|Caught with his cell phone out during the show, Michael Urie is forced to hide from Patti LuPone's wrath.|
Douglas Carter Beane must be quite the charmer. Despite a tenuous grasp of cohesive storytelling technique, the playwright and musical librettist not only continually convinces producers to mount his often undercooked shows, but he also manages to attract some of the industry's top talent to perform it. Beane's last play The Nance starred no less than the great Nathan Lane, and his latest work Shows for Days has the distinction of featuring two-time Tony-winner Patti LuPone in one of the central roles. LuPone does heroic work in a play that doesn't really merit her many talents, even if individual scenes in the piece prove to be side-splittingly hilarious.
This semi-autobiographical comedy about Beane's early days in the theatre follows Car, the idealized author stand-in who stumbles across a small community theatre troupe in Reading, Pennsylvania during the summer of 1973. Initially volunteering as a set painter to kill time, 14-year-old Car finds himself entranced by the allure of this tight-knit group of misfits led by the firebrand producer/director/actress Irene. Irene dreams of a permanent, legitimate theatre company to rival any of the town's established troupes, using her outsized personality to cajole, convince, or outright threaten the city into supporting her cause with funds and free performance space. Car soon becomes a valuable member of the group, eventually commissioned to write their first original play all while trying to find an escape from the small town life that has left him feeling trapped.

> _Information shown_:

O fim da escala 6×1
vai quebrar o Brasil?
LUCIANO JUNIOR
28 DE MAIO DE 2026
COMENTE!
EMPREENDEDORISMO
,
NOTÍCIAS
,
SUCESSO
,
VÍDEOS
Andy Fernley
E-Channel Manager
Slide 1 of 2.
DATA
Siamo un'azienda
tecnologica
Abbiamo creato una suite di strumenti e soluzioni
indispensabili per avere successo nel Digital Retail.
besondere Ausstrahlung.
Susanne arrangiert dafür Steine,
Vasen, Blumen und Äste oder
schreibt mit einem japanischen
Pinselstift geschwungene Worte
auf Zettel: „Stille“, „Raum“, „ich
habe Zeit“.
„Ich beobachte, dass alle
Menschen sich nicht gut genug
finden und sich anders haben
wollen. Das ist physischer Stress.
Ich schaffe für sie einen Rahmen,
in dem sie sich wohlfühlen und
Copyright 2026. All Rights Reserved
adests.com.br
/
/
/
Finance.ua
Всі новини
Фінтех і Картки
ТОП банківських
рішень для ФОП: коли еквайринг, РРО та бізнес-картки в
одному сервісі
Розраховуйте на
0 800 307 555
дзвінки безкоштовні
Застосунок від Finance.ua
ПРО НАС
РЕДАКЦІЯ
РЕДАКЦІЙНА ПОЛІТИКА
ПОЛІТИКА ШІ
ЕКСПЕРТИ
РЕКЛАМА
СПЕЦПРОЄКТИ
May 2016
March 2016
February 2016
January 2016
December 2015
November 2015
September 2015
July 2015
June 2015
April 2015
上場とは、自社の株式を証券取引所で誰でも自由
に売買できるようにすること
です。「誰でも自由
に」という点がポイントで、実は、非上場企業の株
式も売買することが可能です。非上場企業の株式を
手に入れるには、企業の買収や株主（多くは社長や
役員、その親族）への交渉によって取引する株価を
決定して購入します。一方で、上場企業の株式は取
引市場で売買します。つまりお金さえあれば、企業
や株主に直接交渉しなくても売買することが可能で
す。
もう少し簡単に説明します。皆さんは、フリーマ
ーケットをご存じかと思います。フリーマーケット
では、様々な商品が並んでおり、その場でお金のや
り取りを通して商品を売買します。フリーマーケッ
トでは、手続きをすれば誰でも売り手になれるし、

> _Task A_: Decide whether each statement agrees with the theater review, answering yes or no and quoting the words that settle it: (i) Car is 14 years old when he finds the troupe. (ii) The troupe is based in Reading, Pennsylvania. (iii) Nathan Lane starred in Shows for Days.
> _Task B_: List every real person named in the theater review, leaving out the characters in the play.
Answer using only the theater review.

> _Task result A_:
(i) Yes: "14-year-old Car finds himself entranced by the allure of this tight-knit group of misfits"
(ii) Yes: "a small community theatre troupe in Reading, Pennsylvania"
(iii) No: "Beane's last play The Nance starred no less than the great Nathan Lane"

> _Task result B_: Michael Urie, Patti LuPone, Douglas Carter Beane, Nathan Lane